And then we are inside the circular amphitheater. Here, the atmosphere is that of a family reunion. Brothers and sisters greet one another like they haven't seen each other in years--though it's probably only been since the last show--with loving embraces or happy screams. What was a warm profusion of color outside is an explosion of rainbows in here, dappling the floor in front of the stage and splashed throughout the rising circles of seats surrounding it. As more and more of the celebrants arrive, I watch as the theater begins to fill, gradually to the brim.

Along comes Calico, gray hair in characteristic braids, ethnic skirts fluttering as she walks purposefully through the crowd, happily returning smiles. Calico has spent most of the last two decades living in the Hog Farm commune with a group of Deadheads and other friends dedicated to service and good fun. A combination wise old crone and high priestess, she is proof positive to many of us that dancing to the Dead is the potion to eternal youth. We nod and pass.

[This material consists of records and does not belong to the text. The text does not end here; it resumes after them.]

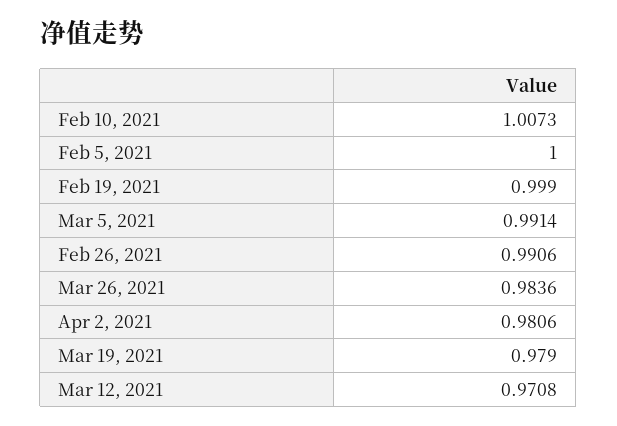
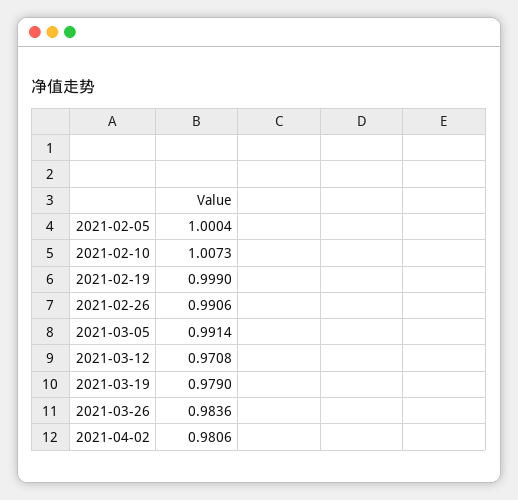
  {
    "Feb 10, 2021": 1.0073,
-   "Feb 5, 2021": 1,
+   "Feb 5, 2021": 1.0004,
    "Feb 19, 2021": 0.999,
    "Mar 5, 2021": 0.9914,
    "Feb 26, 2021": 0.9906,
    "Mar 26, 2021": 0.9836,
    "Apr 2, 2021": 0.9806,
    "Mar 19, 2021": 0.979,
    "Mar 12, 2021": 0.9708
  }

I find my way slowly along cement walls, smiling at passing faces, familiar or not, united with all of them by a rising anticipation of sheer joy. A lion-eyed, curly-headed man a good ten years younger than me hands me a perfect long-stemmed red rose and tells me I look beautiful. We hug, connect hearts, and move on. Couples stroll and boppers bounce on by. Balloons drift and frisbees fly. In the air, a palpable web of connection begins to form. I feel it subtly with my fingers, playing with it as if it were a spiral-shaped harp of myriad invisible strings.

Finding my dearest and closest friends and family awaiting me on theupper grass, I am enfolded by extended embraces and welcomed like a long-lost traveler returning at last. We come together with a familiar readiness, settling in and making space for each other. I breathe in deeply and open my arms wide, embracing the entire congregation, the campus, the bay, the Golden Gate and Mount Tamalpais across the water, all of which I see from this lofty vantage. I prepare myself for the celebration, stretching into a salutation of the sun. I am drenched in the warmth of pure love.

Showtime draws closer. The crowd solidifies, undulating like a single, gracefully moving organism, taking on a personality all its own. We become a mass of movement, thousands of bodies all in motion yet all one entity. The sound is rising--from a murmur, to a buzz, now verging on a roar. And when at last the musicians take the stage, the place explodes. We greet them with unabashed adoration, screaming, hooting, whistling, beaming, and laughing like children. Even before the music starts we begin to sway expectantly, listening for the notes of the guitars' tune-up to begin, hoping for a hint of the first song, a glittering glimpse of what ecstasies the night ahead will hold.

I inhale deeply and look tenderly around me, feeling completely, perfectly home. And the music begins.




Afterwards

Vocabulary:

demeanor, spliff, tapestry, glimmer, palpable, myriad. Once you have located the definitions of each vocabulary word, attempt to determine their origins. Consider the connotative qualities projected by each word to arrive at your conclusions.

Content:

1. Susan Dobra describes arriving for a concert like a person who has gone on a pilgrimage and finally arrived at her destination. Pilgrimages were made by Christians in the middle ages and are still made by Moslems today to Mecca. What is the purpose of a pilgrimage and how does it fit with Dobra's description?

2. What is it about music that contributes to a sense of community? A music historian, Joachim Berendt, once described a choir as an image for the ideal human community. What do you think he meant by that? What is Dobra's vision of the community of Deadheads? Is she part of an audience or a tribal gathering?

3. Do you expect that all those who attended Grateful Dead concerts were as comfortable as Dobra? Have you ever attended a concert and not felt you were "in with the in crowd"? If so, explain the circumstances. Also, how do you think you would have felt at a Grateful Dead concert?

Style and Structure:

1. How does Dobra use description to communicate feeling in this essay? What words or phrases strike you as particularly vivid?

2. How are details used in this essay in order to create a particular effect?

3. In what way does Dobra prepare us for the ending of her narrative?

Collaborative Explorations:

With two or three other people make a list of some of the concerts you have attended. Place them in some categories that you make up yourself. What sort of a spectrum of experiences do these concerts represent? Make a list of the various reasons people go to concerts.

Writing Assignments:

1. Write a personal narrative essay about a concert you attended, but rather than describe the music you heard, describe the people you encountered or observed.

2. The Grateful Dead were rooted in the counterculture of the 1960's. How do the music groups today reflect other decades? What are musical performances like today? What cultural values do they reflect? Explain in an essay.